Friday, February 14, 2014

An anniversary of sorts and a plea

One year ago today I went in the hospital for an eight-day stay in a locked-down psychiatric ward. It was the worst experience of my life (losing one's freedom is a soul-crushing experience) but probably saved me from doom. I was experiencing a major depressive episode accompanied by psychosis, delusions, debilitating anxiety, and suicidal ideation. I missed 8 weeks of work and then only returned to part-time status, teaching one class for the last several weeks of the spring semester. Thanks to the support of loved ones and friends, meds, and therapy, I recovered and had a much different Valentine's Day this year (although I did have minor surgery on my toe this morning - all is well). Mentally, I am much better but far from where I was or wish I were. This may be the new normal. My memory isn't what it was, and a lot of the time it feels like my thinking is disorganized or happening in slow motion. Like someone said, you don't "beat" depression: you manage it. It's always looming, you sense its presence, and occasionally it wanders too close for comfort. That's when the skills you learn in therapy help.

One important lesson I learned from the experience - among many - was realizing firsthand what mental illness really means. It means you can't just "suck it up and get on with it." Even if you could give a shit about doing so - which you most assuredly don't when depressed - you don't have the capacity. Your executive functioning is affected, and irrational thoughts and delusions make your decision-making abilities suspect. Ending the pain once and for all makes total sense, and the suffering is so significant that no thought of others - if you even have one - ameliorates the thoughts of suicide. And the anxiety just makes it all worse.

I am reminded of the vitriole cast Philip Seymour Hoffman's way regarding his recent heroin overdose. How he was just "selfish." That hurt. That means I was being selfish when I contemplated suicide, and that is not accurate. I was sick. Period. I wasn't responsible - my brain wasn't working properly. I didn't ask to be depressed, psychotic, delusional, anxious, and suicidal, but that's what I was and that's why I was in a spiral of unhealthy behaviors. You might say Hoffman "chose" to use heroin and the rest was all therefore his fault. If that's so, then I chose to be depressed because - in hindsight - there were many red flags along the way and choices along the way I could have made that possibly would have skirted the whole affair. No one wants to be in the place I ended up, or in Hoffman's, but it happens, and when it does, I think some compassion is in order.

You are not immune from experiencing what I went through. That's a fact. I hope you never do. In the meantime, though, I hope my sharing these thoughts will give you pause next time someone overdoses or attempts suicide or acts in some bizarrely inappropriate way. When your brain is sick you think and do things that don't make sense from the outside looking in. From the inside, they seem  logical, even unassailably right. At that point, people need help, not judgment.

Fortunately, help is available. Let's thank the people and organizations that work with people with mental health issues and support public policies that ensure mental health services are maintained and strengthened. Let's do what we can to end the stigma surrounding mental health, starting with telling our own stories and pushing this dark phenonmenon out into the light of day where we can deal with it openly, honestly, and with care.
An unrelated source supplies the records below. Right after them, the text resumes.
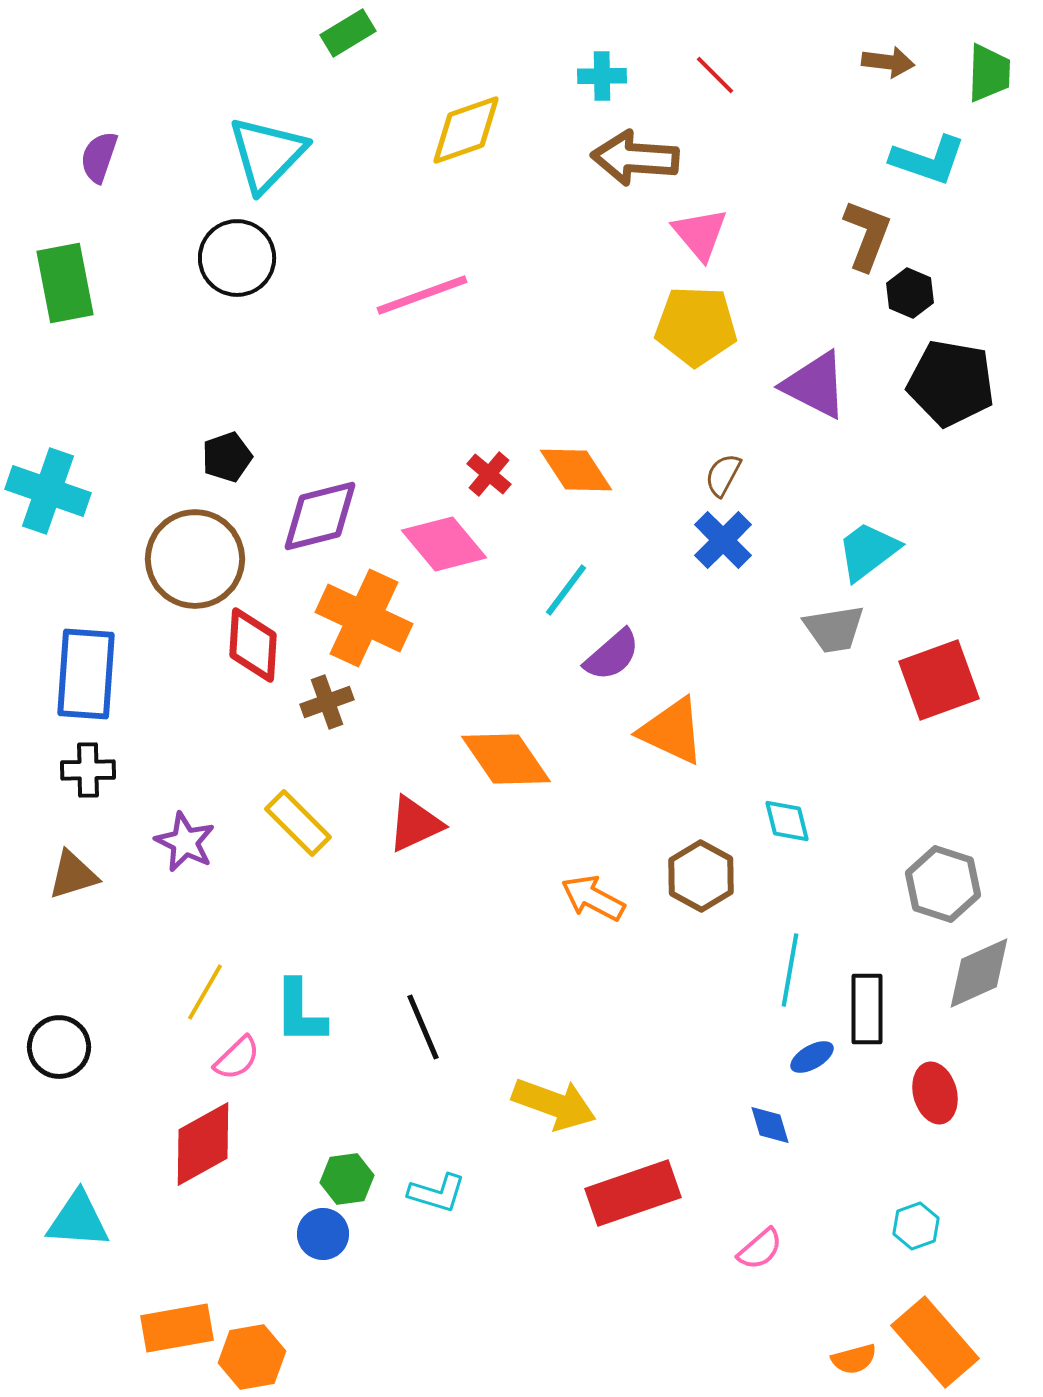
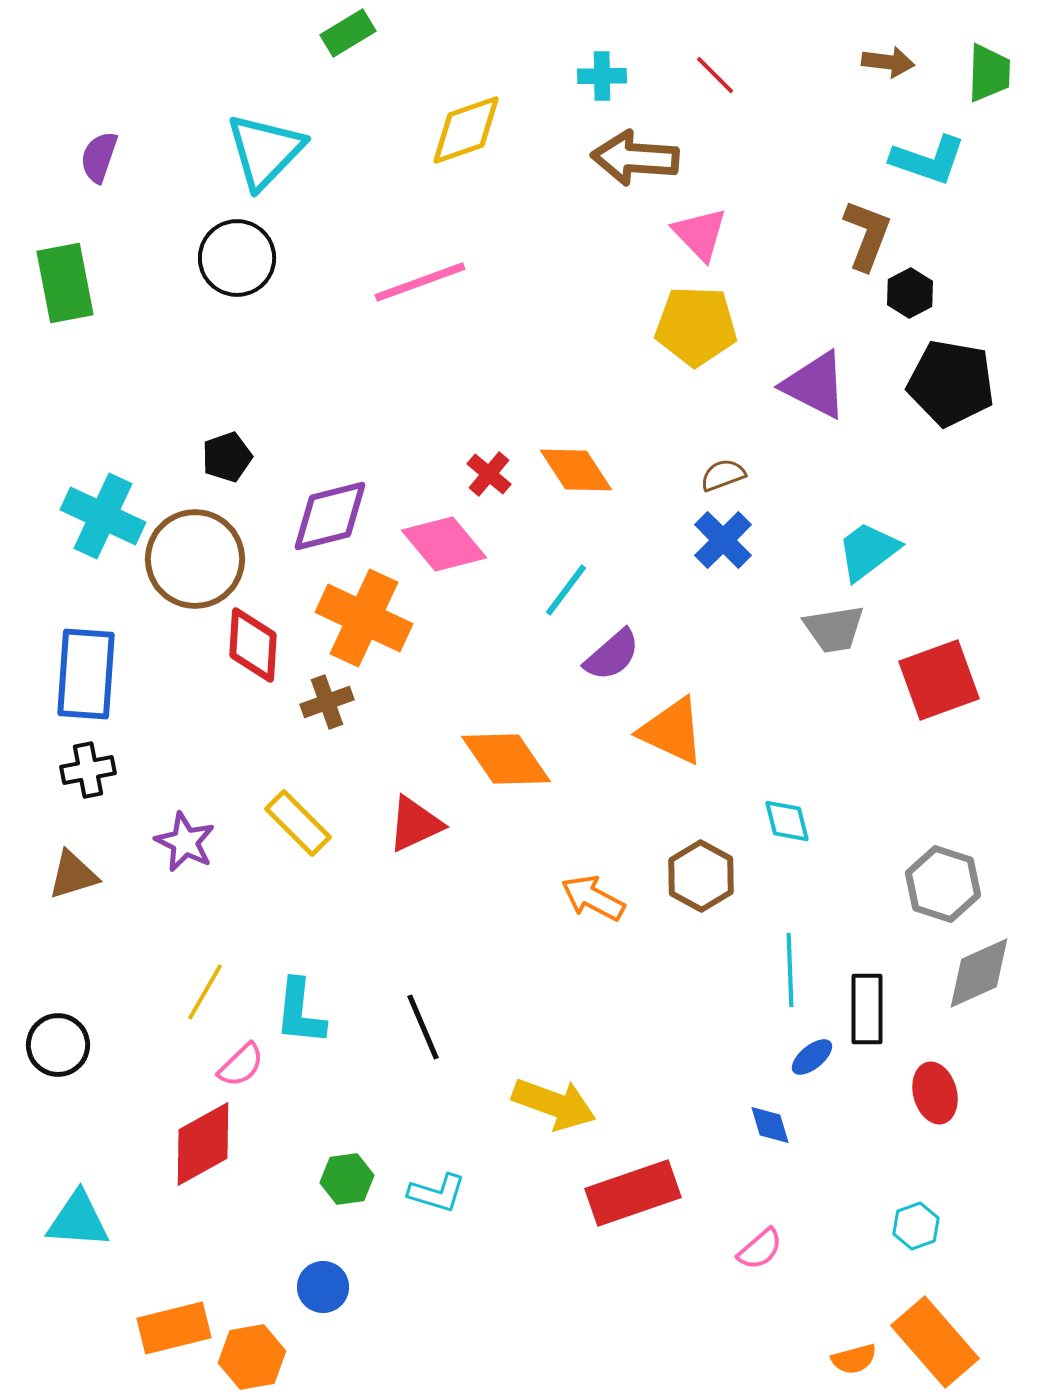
cyan triangle at (267, 154): moved 2 px left, 3 px up
pink triangle at (700, 234): rotated 4 degrees counterclockwise
black hexagon at (910, 293): rotated 9 degrees clockwise
pink line at (422, 295): moved 2 px left, 13 px up
brown semicircle at (723, 475): rotated 42 degrees clockwise
cyan cross at (48, 491): moved 55 px right, 25 px down; rotated 6 degrees clockwise
purple diamond at (320, 516): moved 10 px right
black cross at (88, 770): rotated 10 degrees counterclockwise
cyan line at (790, 970): rotated 12 degrees counterclockwise
cyan L-shape at (300, 1012): rotated 6 degrees clockwise
black circle at (59, 1047): moved 1 px left, 2 px up
blue ellipse at (812, 1057): rotated 9 degrees counterclockwise
pink semicircle at (237, 1058): moved 4 px right, 7 px down
blue circle at (323, 1234): moved 53 px down
orange rectangle at (177, 1328): moved 3 px left; rotated 4 degrees counterclockwise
Jack Kerouac was in the psychiatric hospital during his stint in the U.S. Navy. Diagnosed with "demential praecox" (schizophrenia), he was no stranger to this topic. Neither was Allen Ginsberg, Carl Solomon, and other beat characters. Depression et al. are equal opportunity conditions affecting people without regard to social status, ethnicity, political persuasion, gender, religion, or any other diversity factor. It's one of the last frontiers of discrimination in this country, and I say let's make it the civil rights issue of our time.

Want to get involved or learn more? Check out NAMI's website, like them on Facebook, or follow them on Twitter.

3 comments:

Dr. Karen Barrett said...

Please read the work of Judi Chamberlain, Mary Ellen Copeland, and Shery Mead...the experts in MI are the people with MI themselves...not NAMI and not psychiatrists. NAMI is primarily family members...who often have interests at odds with the rights of people to make their own choices...like to refuse treatment. Families are more comfortable when their family member is on lockdown and under control...whereas we all know how much fun psych wards are...there is a growing psychiatric survivor movement...and it is often at odds with NAMI.

Rick Dale, author of The Beat Handbook said...

I've heard pros and cons to NAMI. Thanks for the additional resources.

Anonymous said...

Important past Rick, takes great courage and compassion to share what you did. During my more than 40 yrs of reading Jack Kerouac and others I always sense their underlying emptiness and lack of inner fulfillment which always leads to depression. Transcendental Meditation 40 yrs ago and ever since then got rid of my existential despair.